____ Supplied data

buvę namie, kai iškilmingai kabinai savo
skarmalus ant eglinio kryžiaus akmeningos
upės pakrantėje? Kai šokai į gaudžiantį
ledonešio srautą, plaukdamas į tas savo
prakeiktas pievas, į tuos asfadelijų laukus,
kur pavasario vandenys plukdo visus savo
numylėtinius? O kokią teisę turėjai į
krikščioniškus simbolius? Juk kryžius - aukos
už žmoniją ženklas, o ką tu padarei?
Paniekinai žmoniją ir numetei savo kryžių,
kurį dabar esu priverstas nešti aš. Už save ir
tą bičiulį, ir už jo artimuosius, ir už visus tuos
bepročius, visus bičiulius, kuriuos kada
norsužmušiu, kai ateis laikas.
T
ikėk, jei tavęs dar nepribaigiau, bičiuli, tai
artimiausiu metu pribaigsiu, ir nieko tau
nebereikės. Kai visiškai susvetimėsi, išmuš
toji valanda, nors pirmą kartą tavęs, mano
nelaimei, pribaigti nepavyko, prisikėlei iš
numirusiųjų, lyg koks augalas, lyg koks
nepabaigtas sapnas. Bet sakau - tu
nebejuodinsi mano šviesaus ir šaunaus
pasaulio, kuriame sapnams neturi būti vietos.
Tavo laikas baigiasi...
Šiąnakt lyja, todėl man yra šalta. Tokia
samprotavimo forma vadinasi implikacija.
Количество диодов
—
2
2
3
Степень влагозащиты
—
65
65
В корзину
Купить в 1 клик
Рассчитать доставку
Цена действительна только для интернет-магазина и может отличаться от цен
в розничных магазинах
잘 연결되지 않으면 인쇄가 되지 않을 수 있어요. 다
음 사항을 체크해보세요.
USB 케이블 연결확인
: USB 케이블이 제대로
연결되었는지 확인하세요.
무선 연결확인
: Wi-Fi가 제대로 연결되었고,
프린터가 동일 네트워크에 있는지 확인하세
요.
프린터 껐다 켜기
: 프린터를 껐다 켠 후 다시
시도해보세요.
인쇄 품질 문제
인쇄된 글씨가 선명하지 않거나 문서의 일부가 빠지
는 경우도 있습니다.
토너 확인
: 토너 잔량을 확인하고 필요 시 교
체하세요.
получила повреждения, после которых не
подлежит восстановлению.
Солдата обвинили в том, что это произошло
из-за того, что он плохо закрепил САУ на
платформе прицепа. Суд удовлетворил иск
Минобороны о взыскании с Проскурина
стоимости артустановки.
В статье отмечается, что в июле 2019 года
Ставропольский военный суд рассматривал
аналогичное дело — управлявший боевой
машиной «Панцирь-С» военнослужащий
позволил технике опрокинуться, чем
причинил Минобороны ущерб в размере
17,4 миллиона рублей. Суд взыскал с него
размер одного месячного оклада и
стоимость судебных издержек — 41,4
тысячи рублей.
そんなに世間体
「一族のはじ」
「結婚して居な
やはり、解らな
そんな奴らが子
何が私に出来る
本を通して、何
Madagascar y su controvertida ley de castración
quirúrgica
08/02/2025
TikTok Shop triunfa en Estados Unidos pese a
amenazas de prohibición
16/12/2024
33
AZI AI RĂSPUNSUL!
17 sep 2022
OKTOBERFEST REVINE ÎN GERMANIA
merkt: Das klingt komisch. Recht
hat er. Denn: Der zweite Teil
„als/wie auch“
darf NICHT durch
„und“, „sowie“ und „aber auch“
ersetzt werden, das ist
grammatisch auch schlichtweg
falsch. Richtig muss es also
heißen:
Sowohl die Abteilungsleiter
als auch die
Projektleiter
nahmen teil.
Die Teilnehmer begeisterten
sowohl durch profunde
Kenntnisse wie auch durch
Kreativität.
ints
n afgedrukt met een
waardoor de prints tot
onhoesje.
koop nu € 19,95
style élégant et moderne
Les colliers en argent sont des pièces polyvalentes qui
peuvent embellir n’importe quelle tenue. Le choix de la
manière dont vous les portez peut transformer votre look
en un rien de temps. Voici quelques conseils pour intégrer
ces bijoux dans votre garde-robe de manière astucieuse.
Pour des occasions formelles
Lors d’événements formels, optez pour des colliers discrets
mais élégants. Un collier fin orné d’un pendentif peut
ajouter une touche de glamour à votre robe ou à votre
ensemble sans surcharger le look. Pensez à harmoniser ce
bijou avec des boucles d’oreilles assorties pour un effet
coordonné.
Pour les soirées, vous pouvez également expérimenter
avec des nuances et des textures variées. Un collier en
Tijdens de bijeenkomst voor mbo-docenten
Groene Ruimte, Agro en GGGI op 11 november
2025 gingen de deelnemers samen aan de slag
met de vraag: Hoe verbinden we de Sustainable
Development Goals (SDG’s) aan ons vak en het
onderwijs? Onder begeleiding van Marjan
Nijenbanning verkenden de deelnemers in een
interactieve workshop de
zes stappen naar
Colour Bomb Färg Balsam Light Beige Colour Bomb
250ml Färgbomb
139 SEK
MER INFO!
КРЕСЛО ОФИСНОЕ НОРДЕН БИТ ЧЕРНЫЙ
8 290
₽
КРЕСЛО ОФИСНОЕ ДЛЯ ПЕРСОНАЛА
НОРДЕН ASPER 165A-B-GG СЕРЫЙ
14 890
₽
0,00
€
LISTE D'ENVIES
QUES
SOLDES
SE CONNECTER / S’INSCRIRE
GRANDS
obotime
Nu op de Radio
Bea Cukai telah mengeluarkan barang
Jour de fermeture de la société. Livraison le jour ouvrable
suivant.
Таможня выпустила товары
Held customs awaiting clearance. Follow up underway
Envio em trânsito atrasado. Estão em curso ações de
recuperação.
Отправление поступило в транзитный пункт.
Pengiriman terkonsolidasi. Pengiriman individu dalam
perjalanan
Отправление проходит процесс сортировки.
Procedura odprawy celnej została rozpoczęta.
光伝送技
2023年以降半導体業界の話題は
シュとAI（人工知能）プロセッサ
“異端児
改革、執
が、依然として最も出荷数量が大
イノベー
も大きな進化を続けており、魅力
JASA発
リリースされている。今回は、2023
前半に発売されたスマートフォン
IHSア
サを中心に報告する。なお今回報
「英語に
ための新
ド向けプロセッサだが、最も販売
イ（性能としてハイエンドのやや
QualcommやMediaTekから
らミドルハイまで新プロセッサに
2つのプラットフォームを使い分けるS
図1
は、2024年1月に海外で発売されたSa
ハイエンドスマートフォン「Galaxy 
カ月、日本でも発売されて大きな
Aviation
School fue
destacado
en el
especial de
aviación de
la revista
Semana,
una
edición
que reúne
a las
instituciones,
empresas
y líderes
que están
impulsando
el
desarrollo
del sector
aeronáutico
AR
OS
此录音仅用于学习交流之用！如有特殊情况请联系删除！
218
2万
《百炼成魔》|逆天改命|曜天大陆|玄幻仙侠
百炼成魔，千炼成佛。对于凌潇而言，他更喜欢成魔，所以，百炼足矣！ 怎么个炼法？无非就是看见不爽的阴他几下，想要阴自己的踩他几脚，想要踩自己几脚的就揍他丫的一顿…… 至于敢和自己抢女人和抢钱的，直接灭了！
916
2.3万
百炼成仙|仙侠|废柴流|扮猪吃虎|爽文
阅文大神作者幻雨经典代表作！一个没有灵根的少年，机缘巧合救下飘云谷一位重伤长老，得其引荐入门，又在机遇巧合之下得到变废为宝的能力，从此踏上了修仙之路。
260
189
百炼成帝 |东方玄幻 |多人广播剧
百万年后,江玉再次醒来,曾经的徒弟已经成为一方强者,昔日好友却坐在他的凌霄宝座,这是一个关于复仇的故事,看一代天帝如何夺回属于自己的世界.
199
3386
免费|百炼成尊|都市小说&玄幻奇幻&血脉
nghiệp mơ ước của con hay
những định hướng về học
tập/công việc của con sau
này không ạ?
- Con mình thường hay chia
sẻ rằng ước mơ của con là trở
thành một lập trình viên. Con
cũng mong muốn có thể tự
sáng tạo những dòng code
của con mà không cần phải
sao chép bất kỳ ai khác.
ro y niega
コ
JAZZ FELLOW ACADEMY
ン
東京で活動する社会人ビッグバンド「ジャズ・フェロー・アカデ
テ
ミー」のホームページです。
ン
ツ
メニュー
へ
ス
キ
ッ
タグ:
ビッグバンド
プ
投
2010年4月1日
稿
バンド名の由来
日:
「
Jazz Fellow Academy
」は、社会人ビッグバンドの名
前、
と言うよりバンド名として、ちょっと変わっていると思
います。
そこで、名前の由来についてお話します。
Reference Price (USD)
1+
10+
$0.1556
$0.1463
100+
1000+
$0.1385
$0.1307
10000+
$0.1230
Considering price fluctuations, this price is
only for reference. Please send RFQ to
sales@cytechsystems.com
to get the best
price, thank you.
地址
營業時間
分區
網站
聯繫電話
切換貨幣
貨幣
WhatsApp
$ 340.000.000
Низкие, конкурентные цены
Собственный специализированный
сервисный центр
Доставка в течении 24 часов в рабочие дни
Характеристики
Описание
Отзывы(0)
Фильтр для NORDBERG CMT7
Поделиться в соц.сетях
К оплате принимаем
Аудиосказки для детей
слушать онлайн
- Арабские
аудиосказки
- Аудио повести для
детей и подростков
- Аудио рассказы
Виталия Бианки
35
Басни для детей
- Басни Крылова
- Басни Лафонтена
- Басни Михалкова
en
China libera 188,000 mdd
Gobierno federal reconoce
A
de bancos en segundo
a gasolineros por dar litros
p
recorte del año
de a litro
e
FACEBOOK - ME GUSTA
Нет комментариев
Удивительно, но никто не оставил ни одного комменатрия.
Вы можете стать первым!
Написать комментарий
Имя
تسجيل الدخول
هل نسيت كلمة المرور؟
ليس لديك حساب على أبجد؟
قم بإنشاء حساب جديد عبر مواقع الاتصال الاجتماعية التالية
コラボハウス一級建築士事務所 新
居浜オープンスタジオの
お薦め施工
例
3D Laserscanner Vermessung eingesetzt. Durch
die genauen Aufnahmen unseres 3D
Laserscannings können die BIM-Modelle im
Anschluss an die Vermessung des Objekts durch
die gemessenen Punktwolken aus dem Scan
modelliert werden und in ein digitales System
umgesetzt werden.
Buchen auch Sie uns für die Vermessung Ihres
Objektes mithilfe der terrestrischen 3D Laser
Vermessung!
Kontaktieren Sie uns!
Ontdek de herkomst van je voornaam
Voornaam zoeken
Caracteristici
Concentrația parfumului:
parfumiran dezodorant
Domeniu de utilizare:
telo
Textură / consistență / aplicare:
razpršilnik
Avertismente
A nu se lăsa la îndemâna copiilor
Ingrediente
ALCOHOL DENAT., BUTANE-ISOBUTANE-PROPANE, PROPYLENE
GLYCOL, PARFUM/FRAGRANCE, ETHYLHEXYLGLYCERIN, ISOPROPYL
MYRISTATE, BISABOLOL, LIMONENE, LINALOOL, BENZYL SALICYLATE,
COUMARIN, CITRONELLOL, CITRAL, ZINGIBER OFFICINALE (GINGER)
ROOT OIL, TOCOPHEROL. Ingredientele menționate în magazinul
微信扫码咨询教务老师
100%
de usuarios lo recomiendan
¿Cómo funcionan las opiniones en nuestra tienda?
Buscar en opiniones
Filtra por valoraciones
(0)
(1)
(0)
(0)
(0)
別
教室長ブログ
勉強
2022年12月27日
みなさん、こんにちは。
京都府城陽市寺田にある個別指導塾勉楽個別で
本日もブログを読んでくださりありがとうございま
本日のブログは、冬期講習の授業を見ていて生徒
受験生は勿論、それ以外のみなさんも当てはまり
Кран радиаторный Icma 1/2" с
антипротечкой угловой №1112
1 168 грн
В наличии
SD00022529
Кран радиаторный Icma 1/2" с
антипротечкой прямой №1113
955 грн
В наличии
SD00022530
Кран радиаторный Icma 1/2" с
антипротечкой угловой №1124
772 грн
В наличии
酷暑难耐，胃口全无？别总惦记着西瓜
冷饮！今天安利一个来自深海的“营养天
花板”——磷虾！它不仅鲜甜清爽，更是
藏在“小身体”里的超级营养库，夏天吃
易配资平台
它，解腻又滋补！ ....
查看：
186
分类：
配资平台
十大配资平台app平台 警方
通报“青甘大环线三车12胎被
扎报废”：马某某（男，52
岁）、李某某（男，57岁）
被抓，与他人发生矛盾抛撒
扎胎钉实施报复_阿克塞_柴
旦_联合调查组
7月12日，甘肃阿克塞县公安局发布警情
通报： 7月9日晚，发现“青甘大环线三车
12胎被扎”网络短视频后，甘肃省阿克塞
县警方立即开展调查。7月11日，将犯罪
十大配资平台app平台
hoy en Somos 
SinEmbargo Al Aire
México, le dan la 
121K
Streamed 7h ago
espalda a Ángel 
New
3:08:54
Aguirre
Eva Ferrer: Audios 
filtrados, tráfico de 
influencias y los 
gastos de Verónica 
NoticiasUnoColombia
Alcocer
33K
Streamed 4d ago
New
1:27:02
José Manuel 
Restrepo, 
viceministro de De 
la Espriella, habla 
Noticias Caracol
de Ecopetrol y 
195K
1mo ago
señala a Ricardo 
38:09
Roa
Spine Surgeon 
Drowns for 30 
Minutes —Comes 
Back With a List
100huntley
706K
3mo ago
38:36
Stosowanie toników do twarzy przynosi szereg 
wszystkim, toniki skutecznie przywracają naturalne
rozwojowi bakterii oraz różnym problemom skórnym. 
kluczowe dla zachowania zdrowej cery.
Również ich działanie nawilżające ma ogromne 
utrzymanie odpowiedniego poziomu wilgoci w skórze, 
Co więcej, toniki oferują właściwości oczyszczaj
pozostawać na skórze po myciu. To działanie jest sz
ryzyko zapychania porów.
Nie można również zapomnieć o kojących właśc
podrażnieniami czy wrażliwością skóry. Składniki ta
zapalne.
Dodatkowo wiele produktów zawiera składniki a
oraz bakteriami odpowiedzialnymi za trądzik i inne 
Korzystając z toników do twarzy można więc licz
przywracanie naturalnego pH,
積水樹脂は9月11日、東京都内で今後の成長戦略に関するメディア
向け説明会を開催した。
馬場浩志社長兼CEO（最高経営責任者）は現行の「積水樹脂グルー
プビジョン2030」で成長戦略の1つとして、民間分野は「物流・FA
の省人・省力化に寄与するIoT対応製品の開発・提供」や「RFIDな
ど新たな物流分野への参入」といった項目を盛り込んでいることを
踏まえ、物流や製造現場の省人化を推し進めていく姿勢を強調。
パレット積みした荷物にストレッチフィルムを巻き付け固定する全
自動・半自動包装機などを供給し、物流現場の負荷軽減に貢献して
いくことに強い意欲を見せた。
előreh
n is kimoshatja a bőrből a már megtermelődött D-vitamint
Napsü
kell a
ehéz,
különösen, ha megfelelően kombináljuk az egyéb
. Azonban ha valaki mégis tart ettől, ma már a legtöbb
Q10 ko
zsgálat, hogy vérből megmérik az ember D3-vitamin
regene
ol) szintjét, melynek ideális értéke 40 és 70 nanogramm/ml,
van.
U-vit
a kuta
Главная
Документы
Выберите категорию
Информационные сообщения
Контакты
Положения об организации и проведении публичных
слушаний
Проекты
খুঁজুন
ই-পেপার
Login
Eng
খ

________

**Assigned task:** Please reproduce, exactly as they appear above, the lines from the line containing "платформе прицепа. Суд удовлетворил иск" up to and including the line containing "Die Teilnehmer begeisterten".

**Response for this exercise:**
платформе прицепа. Суд удовлетворил иск
Минобороны о взыскании с Проскурина
стоимости артустановки.
В статье отмечается, что в июле 2019 года
Ставропольский военный суд рассматривал
аналогичное дело — управлявший боевой
машиной «Панцирь-С» военнослужащий
позволил технике опрокинуться, чем
причинил Минобороны ущерб в размере
17,4 миллиона рублей. Суд взыскал с него
размер одного месячного оклада и
стоимость судебных издержек — 41,4
тысячи рублей.
そんなに世間体
「一族のはじ」
「結婚して居な
やはり、解らな
そんな奴らが子
何が私に出来る
本を通して、何
Madagascar y su controvertida ley de castración
quirúrgica
08/02/2025
TikTok Shop triunfa en Estados Unidos pese a
amenazas de prohibición
16/12/2024
33
AZI AI RĂSPUNSUL!
17 sep 2022
OKTOBERFEST REVINE ÎN GERMANIA
merkt: Das klingt komisch. Recht
hat er. Denn: Der zweite Teil
„als/wie auch“
darf NICHT durch
„und“, „sowie“ und „aber auch“
ersetzt werden, das ist
grammatisch auch schlichtweg
falsch. Richtig muss es also
heißen:
Sowohl die Abteilungsleiter
als auch die
Projektleiter
nahmen teil.
Die Teilnehmer begeisterten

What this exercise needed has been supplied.